RECORDS |

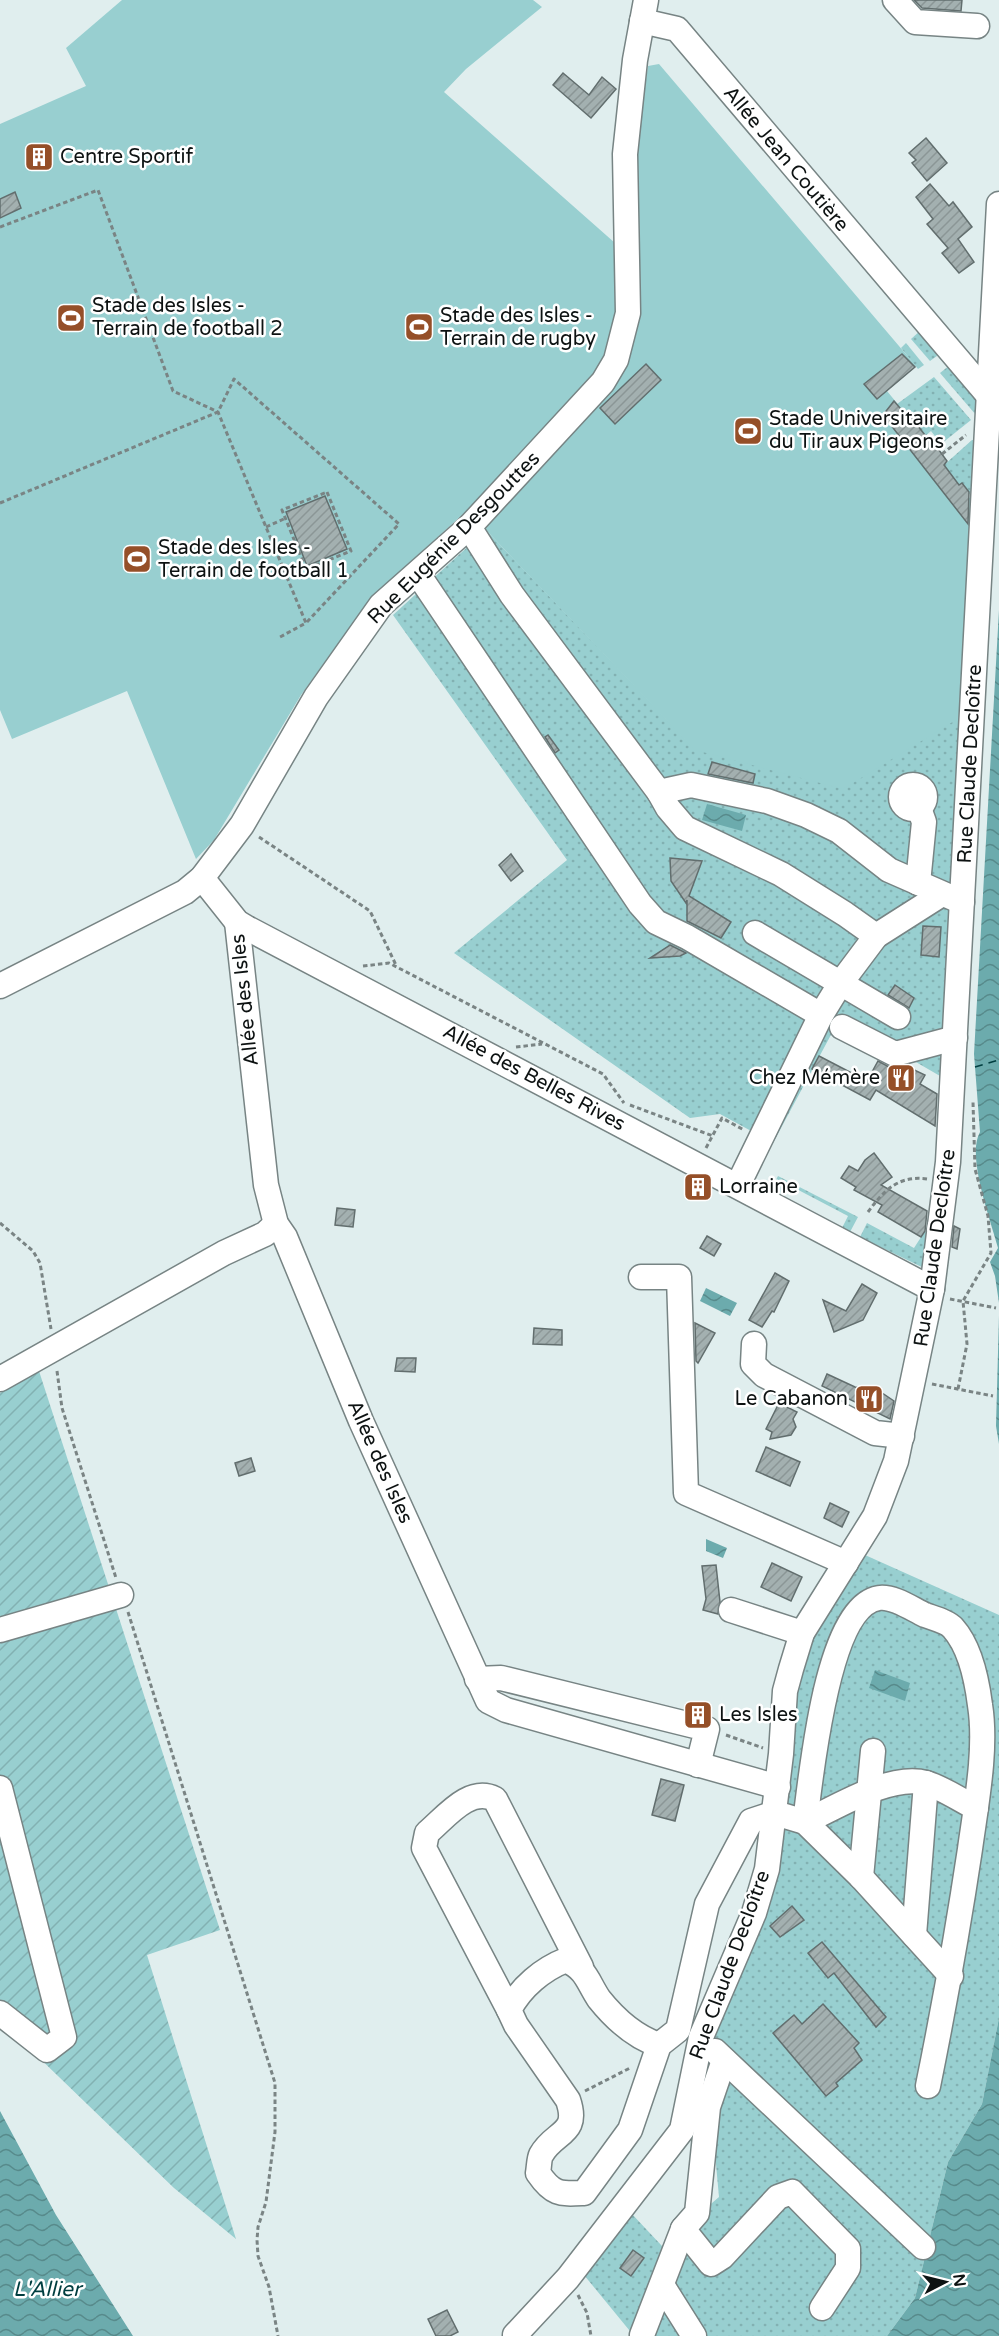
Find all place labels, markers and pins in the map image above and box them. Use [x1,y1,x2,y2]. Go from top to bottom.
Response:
building icon: Centre Sportif [23,141,55,173]
place label: Centre Sportif [60,145,194,169]
place label: Stade des Isles - Terrain de football 2 [92,294,283,341]
sports icon: Stade des Isles - Terrain de football 2 [55,302,87,334]
place label: Stade des Isles - Terrain de rugby [440,304,596,351]
sports icon: Stade des Isles - Terrain de rugby [403,311,435,343]
place label: Stade Universitaire du Tir aux Pigeons [769,407,947,454]
sports icon: Stade Universitaire du Tir aux Pigeons [732,415,764,447]
place label: Stade des Isles - Terrain de football 1 [158,536,349,583]
sports icon: Stade des Isles - Terrain de football 1 [121,543,153,575]
restaurant icon: Chez Mémère [885,1062,917,1094]
place label: Chez Mémère [749,1066,880,1090]
building icon: Lorraine [682,1171,714,1203]
place label: Lorraine [719,1175,798,1199]
restaurant icon: Le Cabanon [853,1383,885,1415]
place label: Le Cabanon [734,1387,848,1411]
building icon: Les Isles [682,1699,714,1731]
place label: Les Isles [719,1703,798,1727]

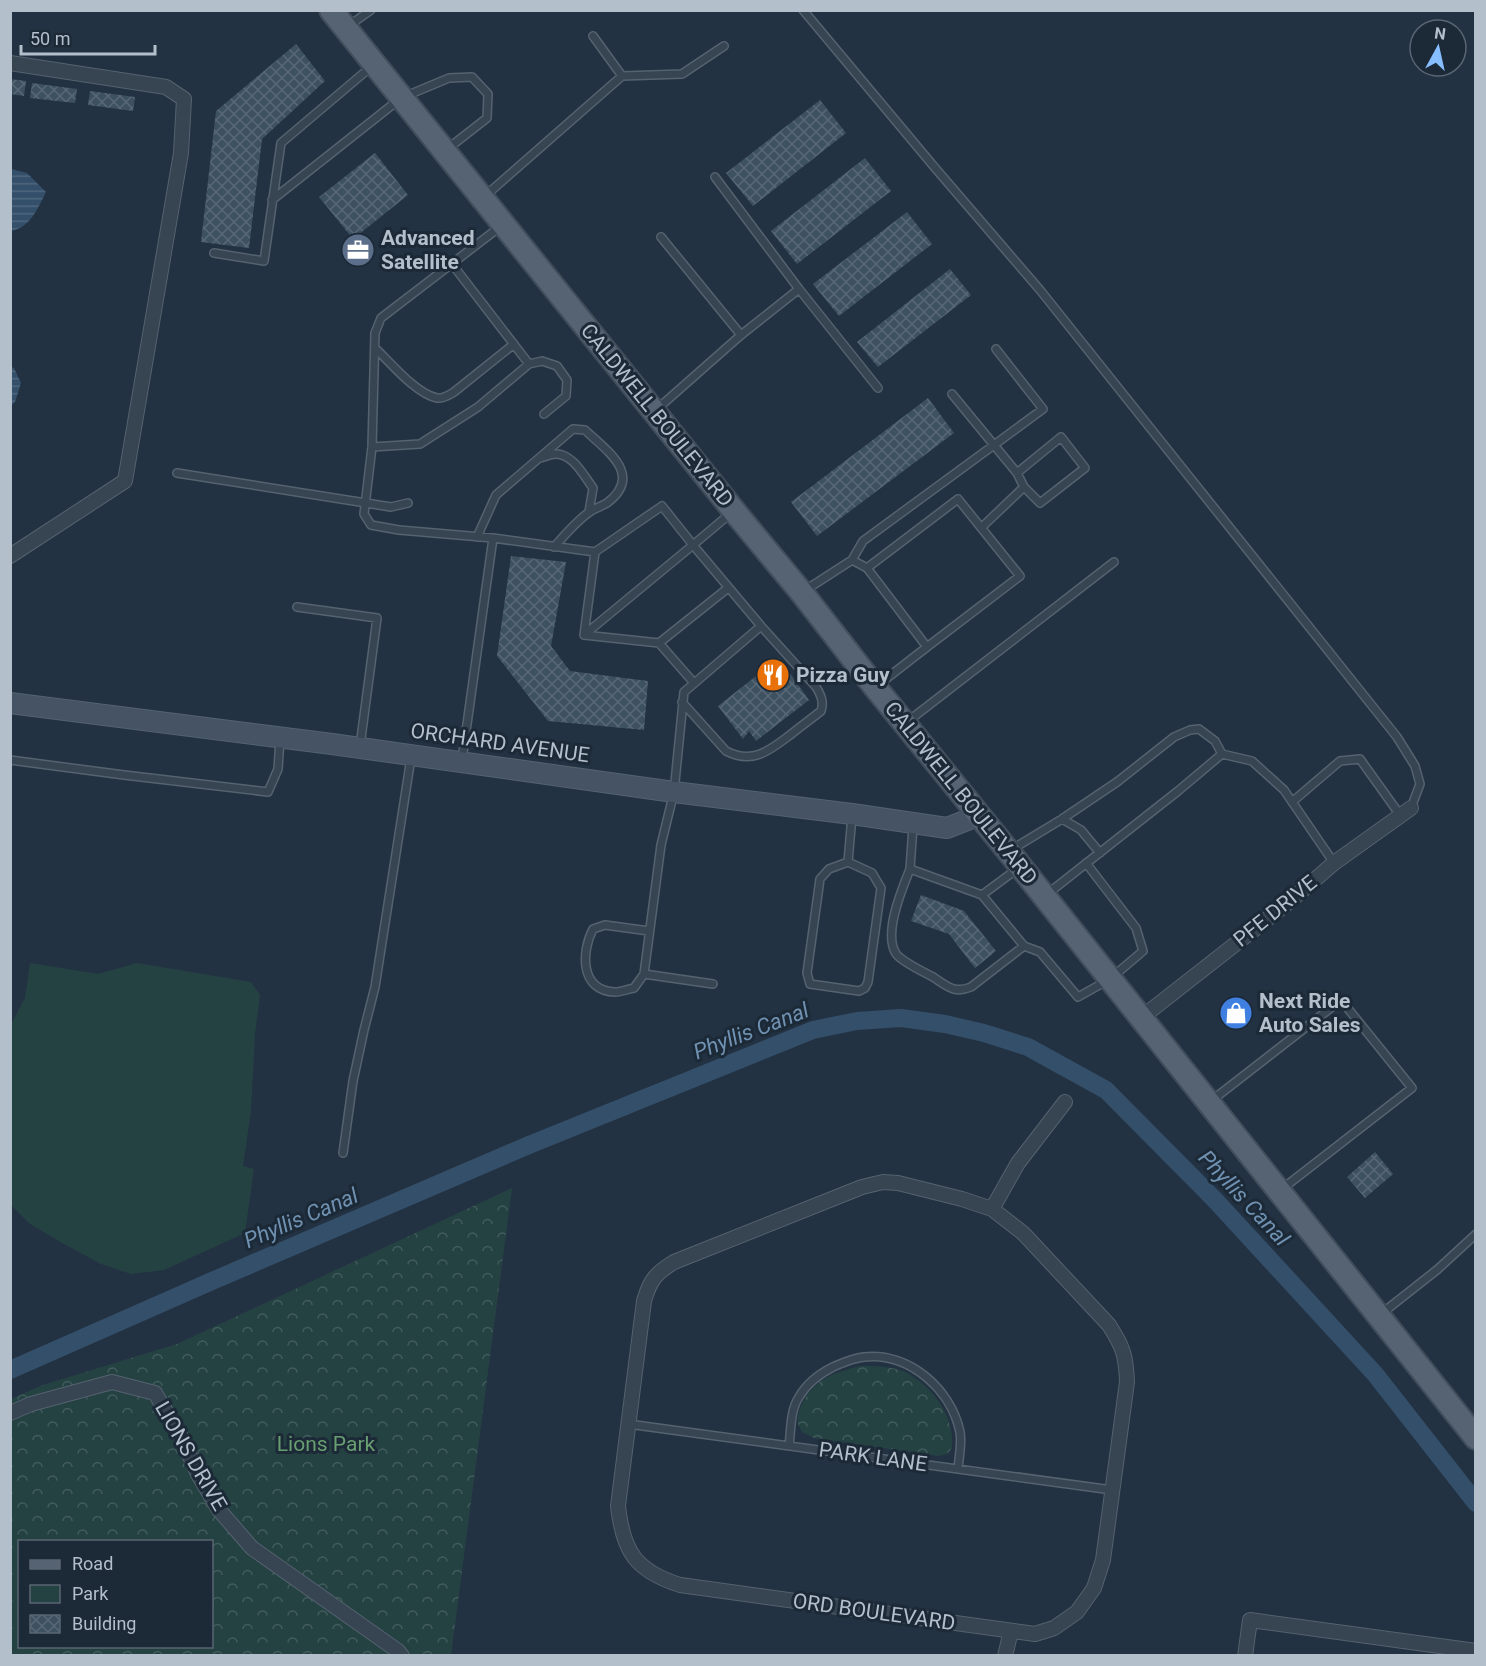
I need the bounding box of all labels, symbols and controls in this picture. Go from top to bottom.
scale bar [21,18,154,56]
north arrow [1408,18,1468,78]
text: N [1433,23,1447,44]
text: 50 m [30,28,70,49]
place label: Advanced Satellite [381,226,475,274]
office icon: Advanced Satellite [340,232,376,268]
street label: CALDWELL BOULEVARD [576,319,738,511]
restaurant icon: Pizza Guy [755,657,791,693]
place label: Pizza Guy [796,663,890,687]
street label: CALDWELL BOULEVARD [880,697,1042,889]
street label: ORCHARD AVENUE [409,719,591,767]
street label: PFE DRIVE [1229,870,1321,952]
place label: Next Ride Auto Sales [1259,989,1361,1037]
shop icon: Next Ride Auto Sales [1218,995,1254,1031]
water label: Phyllis Canal [690,997,813,1064]
water label: Phyllis Canal [1193,1145,1295,1251]
water label: Phyllis Canal [240,1182,362,1253]
street label: LIONS DRIVE [150,1397,232,1515]
park label: Lions Park [277,1432,376,1456]
street label: PARK LANE [817,1438,929,1476]
legend [18,1540,213,1648]
text: Road [72,1553,113,1574]
text: Park [72,1583,109,1604]
street label: ORD BOULEVARD [791,1589,957,1635]
text: Building [72,1613,136,1634]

WORK ITEM | The lines in the records above that include the word "football" must be copied out.

THE ANSWER |
place label: Stade des Isles - Terrain de football 2 [92,294,283,341]
sports icon: Stade des Isles - Terrain de football 2 [55,302,87,334]
place label: Stade des Isles - Terrain de football 1 [158,536,349,583]
sports icon: Stade des Isles - Terrain de football 1 [121,543,153,575]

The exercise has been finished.